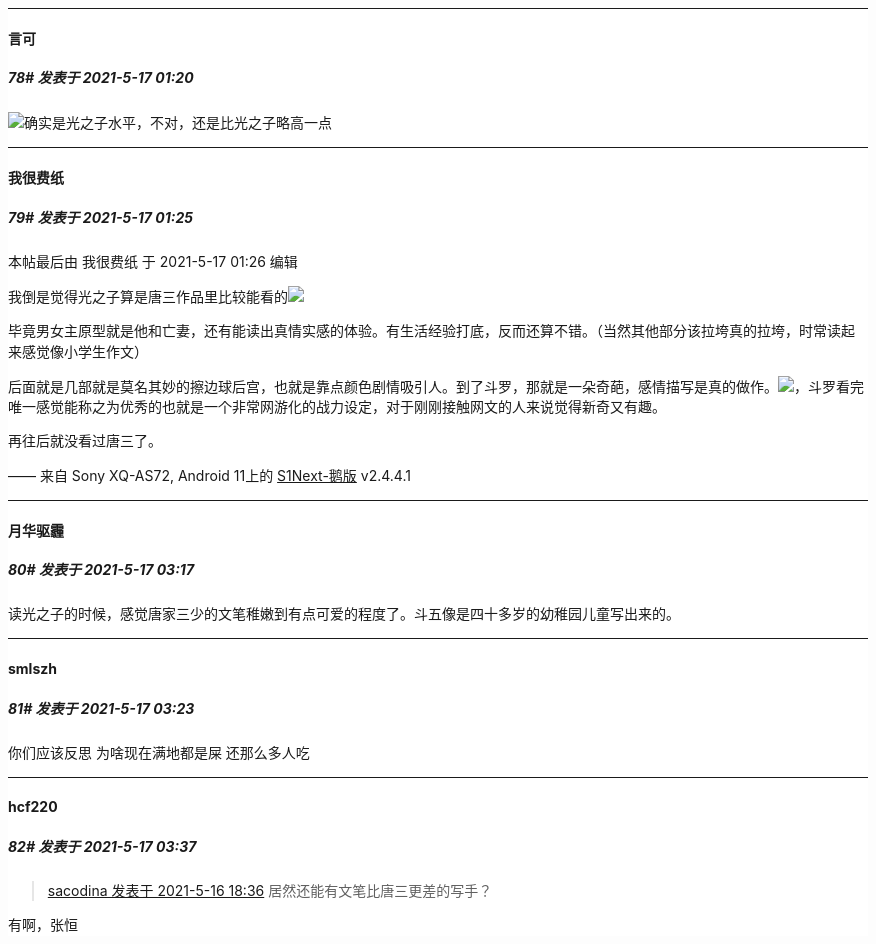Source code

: 
*****

####  言可  
##### 78#       发表于 2021-5-17 01:20


<img src="https://static.saraba1st.com/image/smiley/face2017/067.png" referrerpolicy="no-referrer">确实是光之子水平，不对，还是比光之子略高一点


*****

####  我很费纸  
##### 79#       发表于 2021-5-17 01:25


 本帖最后由 我很费纸 于 2021-5-17 01:26 编辑 

我倒是觉得光之子算是唐三作品里比较能看的<img src="https://static.saraba1st.com/image/smiley/face2017/067.png" referrerpolicy="no-referrer">

毕竟男女主原型就是他和亡妻，还有能读出真情实感的体验。有生活经验打底，反而还算不错。（当然其他部分该拉垮真的拉垮，时常读起来感觉像小学生作文）

后面就是几部就是莫名其妙的擦边球后宫，也就是靠点颜色剧情吸引人。到了斗罗，那就是一朵奇葩，感情描写是真的做作。<img src="https://static.saraba1st.com/image/smiley/face2017/067.png" referrerpolicy="no-referrer">，斗罗看完唯一感觉能称之为优秀的也就是一个非常网游化的战力设定，对于刚刚接触网文的人来说觉得新奇又有趣。

再往后就没看过唐三了。

—— 来自 Sony XQ-AS72, Android 11上的 [S1Next-鹅版](https://github.com/ykrank/S1-Next/releases) v2.4.4.1


*****

####  月华驱霾  
##### 80#       发表于 2021-5-17 03:17


读光之子的时候，感觉唐家三少的文笔稚嫩到有点可爱的程度了。斗五像是四十多岁的幼稚园儿童写出来的。


*****

####  smlszh  
##### 81#       发表于 2021-5-17 03:23


你们应该反思 为啥现在满地都是屎 还那么多人吃


*****

####  hcf220  
##### 82#       发表于 2021-5-17 03:37


<blockquote><a href="httphttps://bbs.saraba1st.com/2b/forum.php?mod=redirect&amp;goto=findpost&amp;pid=51270867&amp;ptid=2004356" target="_blank">sacodina 发表于 2021-5-16 18:36</a>
居然还能有文笔比唐三更差的写手？</blockquote>
有啊，张恒
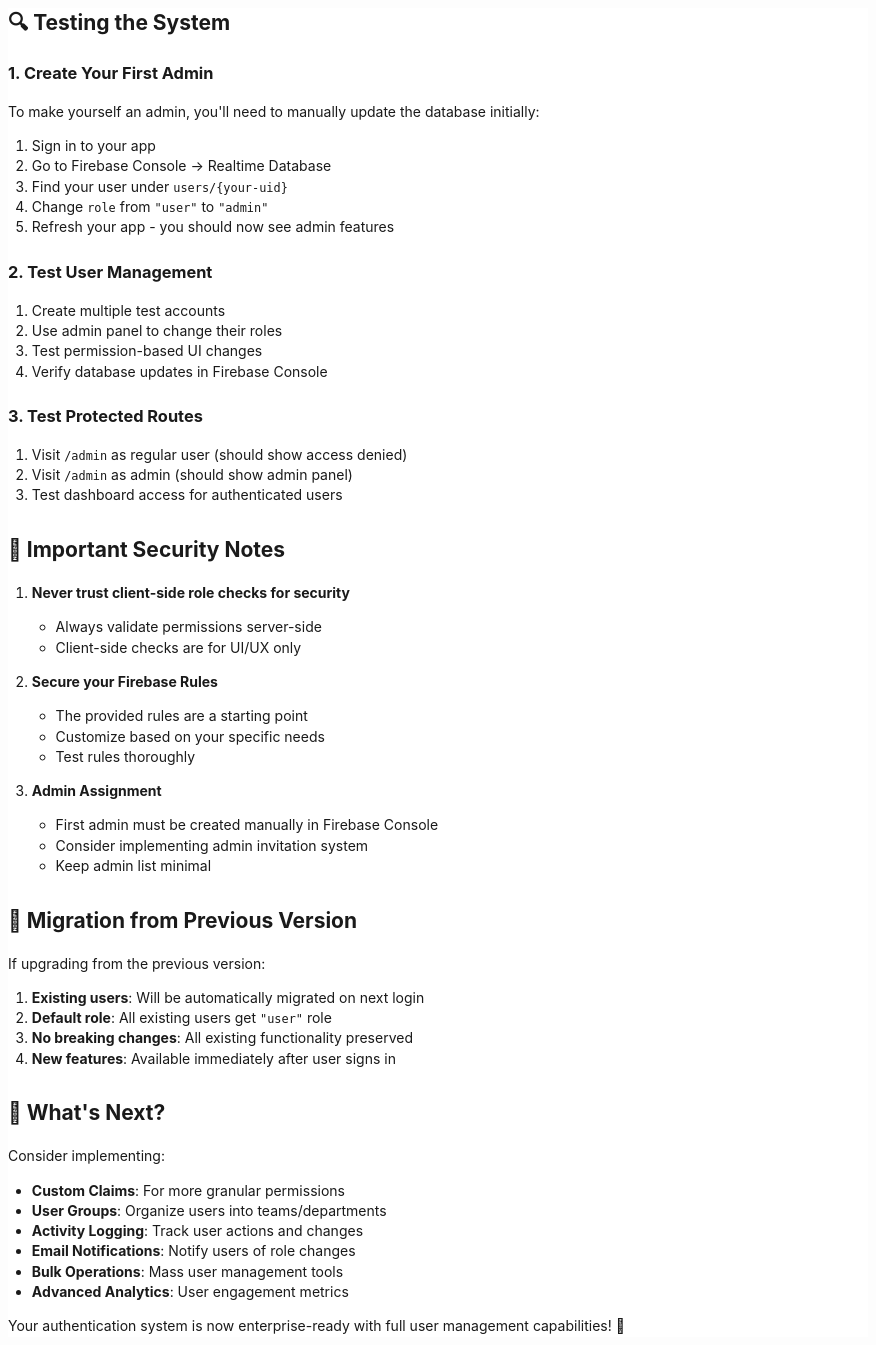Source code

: ## 🔍 Testing the System

### 1. Create Your First Admin
To make yourself an admin, you'll need to manually update the database initially:

1. Sign in to your app
2. Go to Firebase Console → Realtime Database
3. Find your user under `users/{your-uid}`
4. Change `role` from `"user"` to `"admin"`
5. Refresh your app - you should now see admin features

### 2. Test User Management
1. Create multiple test accounts
2. Use admin panel to change their roles
3. Test permission-based UI changes
4. Verify database updates in Firebase Console

### 3. Test Protected Routes
1. Visit `/admin` as regular user (should show access denied)
2. Visit `/admin` as admin (should show admin panel)
3. Test dashboard access for authenticated users

## 🚨 Important Security Notes

1. **Never trust client-side role checks for security**
   - Always validate permissions server-side
   - Client-side checks are for UI/UX only

2. **Secure your Firebase Rules**
   - The provided rules are a starting point
   - Customize based on your specific needs
   - Test rules thoroughly

3. **Admin Assignment**
   - First admin must be created manually in Firebase Console
   - Consider implementing admin invitation system
   - Keep admin list minimal

## 🔄 Migration from Previous Version

If upgrading from the previous version:

1. **Existing users**: Will be automatically migrated on next login
2. **Default role**: All existing users get `"user"` role
3. **No breaking changes**: All existing functionality preserved
4. **New features**: Available immediately after user signs in

## 🎉 What's Next?

Consider implementing:
- **Custom Claims**: For more granular permissions
- **User Groups**: Organize users into teams/departments  
- **Activity Logging**: Track user actions and changes
- **Email Notifications**: Notify users of role changes
- **Bulk Operations**: Mass user management tools
- **Advanced Analytics**: User engagement metrics

Your authentication system is now enterprise-ready with full user management capabilities! 🚀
************
EXERCISE DIRECTIONS:
Could you copy out every one of the rows above line for line, leaving out the pictures?

REPLY TO THE TASK:
Source code

: 
*****

####  言可  
##### 78#       发表于 2021-5-17 01:20


<img src="https://static.saraba1st.com/image/smiley/face2017/067.png" referrerpolicy="no-referrer">确实是光之子水平，不对，还是比光之子略高一点


*****

####  我很费纸  
##### 79#       发表于 2021-5-17 01:25


 本帖最后由 我很费纸 于 2021-5-17 01:26 编辑 

我倒是觉得光之子算是唐三作品里比较能看的<img src="https://static.saraba1st.com/image/smiley/face2017/067.png" referrerpolicy="no-referrer">

毕竟男女主原型就是他和亡妻，还有能读出真情实感的体验。有生活经验打底，反而还算不错。（当然其他部分该拉垮真的拉垮，时常读起来感觉像小学生作文）

后面就是几部就是莫名其妙的擦边球后宫，也就是靠点颜色剧情吸引人。到了斗罗，那就是一朵奇葩，感情描写是真的做作。<img src="https://static.saraba1st.com/image/smiley/face2017/067.png" referrerpolicy="no-referrer">，斗罗看完唯一感觉能称之为优秀的也就是一个非常网游化的战力设定，对于刚刚接触网文的人来说觉得新奇又有趣。

再往后就没看过唐三了。

—— 来自 Sony XQ-AS72, Android 11上的 [S1Next-鹅版](https://github.com/ykrank/S1-Next/releases) v2.4.4.1


*****

####  月华驱霾  
##### 80#       发表于 2021-5-17 03:17


读光之子的时候，感觉唐家三少的文笔稚嫩到有点可爱的程度了。斗五像是四十多岁的幼稚园儿童写出来的。


*****

####  smlszh  
##### 81#       发表于 2021-5-17 03:23


你们应该反思 为啥现在满地都是屎 还那么多人吃


*****

####  hcf220  
##### 82#       发表于 2021-5-17 03:37


<blockquote><a href="httphttps://bbs.saraba1st.com/2b/forum.php?mod=redirect&amp;goto=findpost&amp;pid=51270867&amp;ptid=2004356" target="_blank">sacodina 发表于 2021-5-16 18:36</a>
居然还能有文笔比唐三更差的写手？</blockquote>
有啊，张恒
Source code

: ## 🔍 Testing the System

### 1. Create Your First Admin
To make yourself an admin, you'll need to manually update the database initially:

1. Sign in to your app
2. Go to Firebase Console → Realtime Database
3. Find your user under `users/{your-uid}`
4. Change `role` from `"user"` to `"admin"`
5. Refresh your app - you should now see admin features

### 2. Test User Management
1. Create multiple test accounts
2. Use admin panel to change their roles
3. Test permission-based UI changes
4. Verify database updates in Firebase Console

### 3. Test Protected Routes
1. Visit `/admin` as regular user (should show access denied)
2. Visit `/admin` as admin (should show admin panel)
3. Test dashboard access for authenticated users

## 🚨 Important Security Notes

1. **Never trust client-side role checks for security**
   - Always validate permissions server-side
   - Client-side checks are for UI/UX only

2. **Secure your Firebase Rules**
   - The provided rules are a starting point
   - Customize based on your specific needs
   - Test rules thoroughly

3. **Admin Assignment**
   - First admin must be created manually in Firebase Console
   - Consider implementing admin invitation system
   - Keep admin list minimal

## 🔄 Migration from Previous Version

If upgrading from the previous version:

1. **Existing users**: Will be automatically migrated on next login
2. **Default role**: All existing users get `"user"` role
3. **No breaking changes**: All existing functionality preserved
4. **New features**: Available immediately after user signs in

## 🎉 What's Next?

Consider implementing:
- **Custom Claims**: For more granular permissions
- **User Groups**: Organize users into teams/departments  
- **Activity Logging**: Track user actions and changes
- **Email Notifications**: Notify users of role changes
- **Bulk Operations**: Mass user management tools
- **Advanced Analytics**: User engagement metrics

Your authentication system is now enterprise-ready with full user management capabilities! 🚀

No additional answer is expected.